--- STUDY TEXT Enclosed Below ---

All in all, what I'm saying is I disagree with virtually everything you wrote.

Mister Fancypants
Monday, August 04, 2003

There's a flaw in Philo's logic... You can't quantify that an extra hour a day will translate into money. I'm sure studies have been done on this... whether or not someone is more or less productive in certain environments... And I'm sure there are several contradictory studies about this, which management can use to justify the cheaper office space.

I'm sure the slave workers in the deep south were complaining about sleeping on the dirt floor, but the plantation owners didn't think a floor and some beds would make them any more productive.

This reminds me of the dotcom era "everyone has an Aeron" thing that was going on. Why did everyone have an Aeron? Yeah I know it was an incentive thing, but in retrospect it looks like excess, doesn't it. Lots of money spent on something that didn't add to the bottom line that helped cause the crash.

Oh, and cubicles are easy to tear down and rebuild... Whenever I saw it happen I was amazed. A whole room could be done in a few hours. I would walk out, and come back an hour later to an empty room.

--- End of Enclosed STUDY TEXT ---
--- RECORDS SUPPLIED Enclosed Below ---

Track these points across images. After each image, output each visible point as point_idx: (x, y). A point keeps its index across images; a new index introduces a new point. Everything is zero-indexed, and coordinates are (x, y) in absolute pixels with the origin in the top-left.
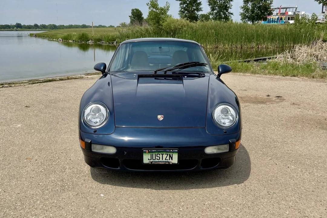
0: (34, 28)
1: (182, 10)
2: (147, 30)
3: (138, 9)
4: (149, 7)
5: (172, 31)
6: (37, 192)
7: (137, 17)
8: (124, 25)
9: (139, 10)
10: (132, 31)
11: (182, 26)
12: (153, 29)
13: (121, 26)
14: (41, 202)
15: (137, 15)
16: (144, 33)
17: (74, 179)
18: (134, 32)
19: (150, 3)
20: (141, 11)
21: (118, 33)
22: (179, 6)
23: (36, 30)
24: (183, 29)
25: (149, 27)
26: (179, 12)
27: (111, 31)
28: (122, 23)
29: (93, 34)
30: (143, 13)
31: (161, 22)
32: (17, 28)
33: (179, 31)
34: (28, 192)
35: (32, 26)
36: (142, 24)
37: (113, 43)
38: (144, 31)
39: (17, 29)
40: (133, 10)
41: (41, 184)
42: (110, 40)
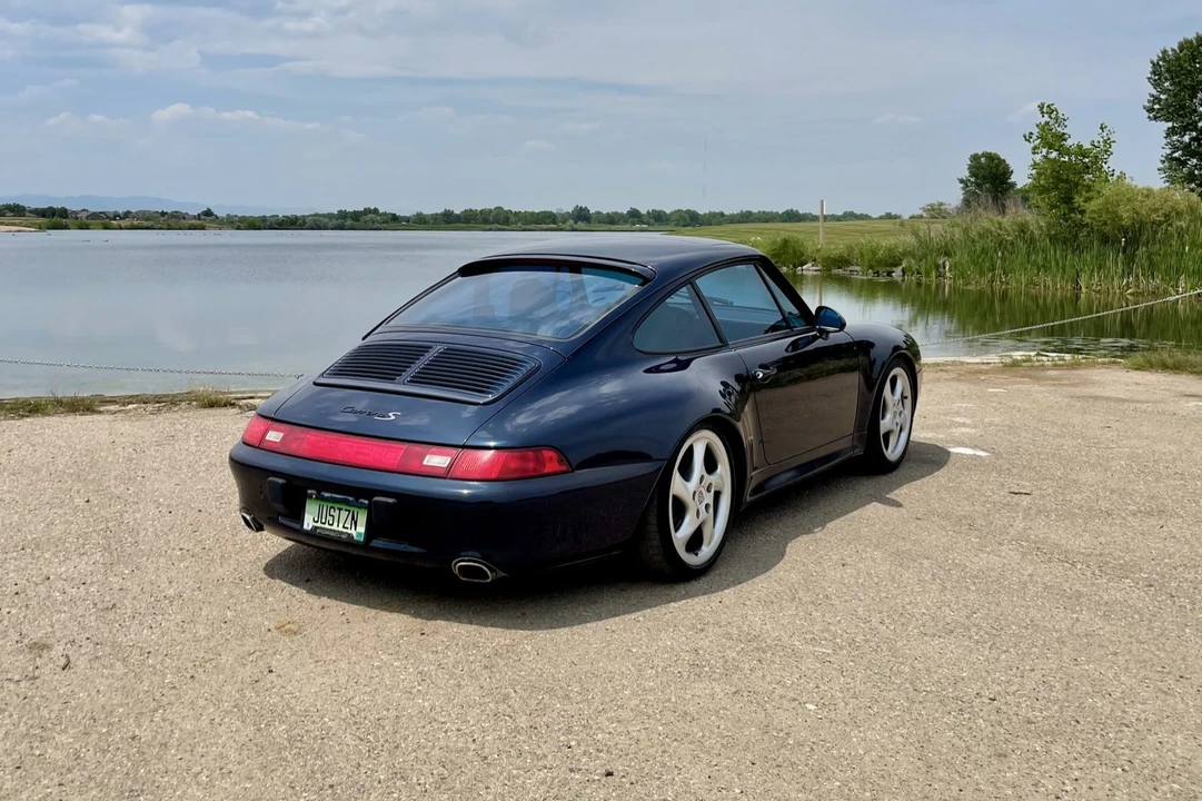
0: (626, 222)
1: (1176, 155)
2: (1023, 228)
3: (996, 155)
4: (1032, 145)
5: (1126, 232)
6: (624, 669)
7: (992, 183)
8: (936, 212)
9: (999, 159)
10: (966, 231)
11: (1166, 216)
12: (1049, 224)
13: (925, 215)
14: (633, 693)
15: (990, 177)
16: (1010, 238)
17: (728, 652)
18: (973, 234)
19: (1036, 131)
20: (1008, 162)
21: (910, 240)
22: (1165, 141)
23: (633, 228)
24: (1171, 225)
25: (1029, 217)
26: (1163, 162)
27: (887, 233)
28: (931, 205)
29: (819, 241)
30: (1012, 166)
31: (1078, 200)
32: (576, 223)
33: (1156, 232)
34: (601, 664)
35: (621, 215)
36: (1004, 206)
37: (889, 274)
38: (1012, 233)
39: (575, 226)
40: (975, 158)
41: (634, 650)
42: (879, 262)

--- End of Enclosed RECORDS SUPPLIED ---

*WORK INSTRUCTIONS*.
A. From the post on office space, answer:
(i) What date appears under the name Mister Fancypants?
(ii) What item does the post say everyone had in the dotcom era?
(iii) How long does the post say it took to do a whole room of cubicles?
B. Output the rows verbatim, from the first line of the rows up to and including the line with "6: (624, 669)". Leave out the pictures.

*SOLVED PROBLEMS*.
A.
(i) Monday, August 04, 2003
(ii) An Aeron
(iii) A few hours

B.
Track these points across images. After each image, output each visible point as point_idx: (x, y). A point keeps its index across images; a new index introduces a new point. Everything is zero-indexed, and coordinates are (x, y) in absolute pixels with the origin in the top-left.
0: (34, 28)
1: (182, 10)
2: (147, 30)
3: (138, 9)
4: (149, 7)
5: (172, 31)
6: (37, 192)
7: (137, 17)
8: (124, 25)
9: (139, 10)
10: (132, 31)
11: (182, 26)
12: (153, 29)
13: (121, 26)
14: (41, 202)
15: (137, 15)
16: (144, 33)
17: (74, 179)
18: (134, 32)
19: (150, 3)
20: (141, 11)
21: (118, 33)
22: (179, 6)
23: (36, 30)
24: (183, 29)
25: (149, 27)
26: (179, 12)
27: (111, 31)
28: (122, 23)
29: (93, 34)
30: (143, 13)
31: (161, 22)
32: (17, 28)
33: (179, 31)
34: (28, 192)
35: (32, 26)
36: (142, 24)
37: (113, 43)
38: (144, 31)
39: (17, 29)
40: (133, 10)
41: (41, 184)
42: (110, 40)
0: (626, 222)
1: (1176, 155)
2: (1023, 228)
3: (996, 155)
4: (1032, 145)
5: (1126, 232)
6: (624, 669)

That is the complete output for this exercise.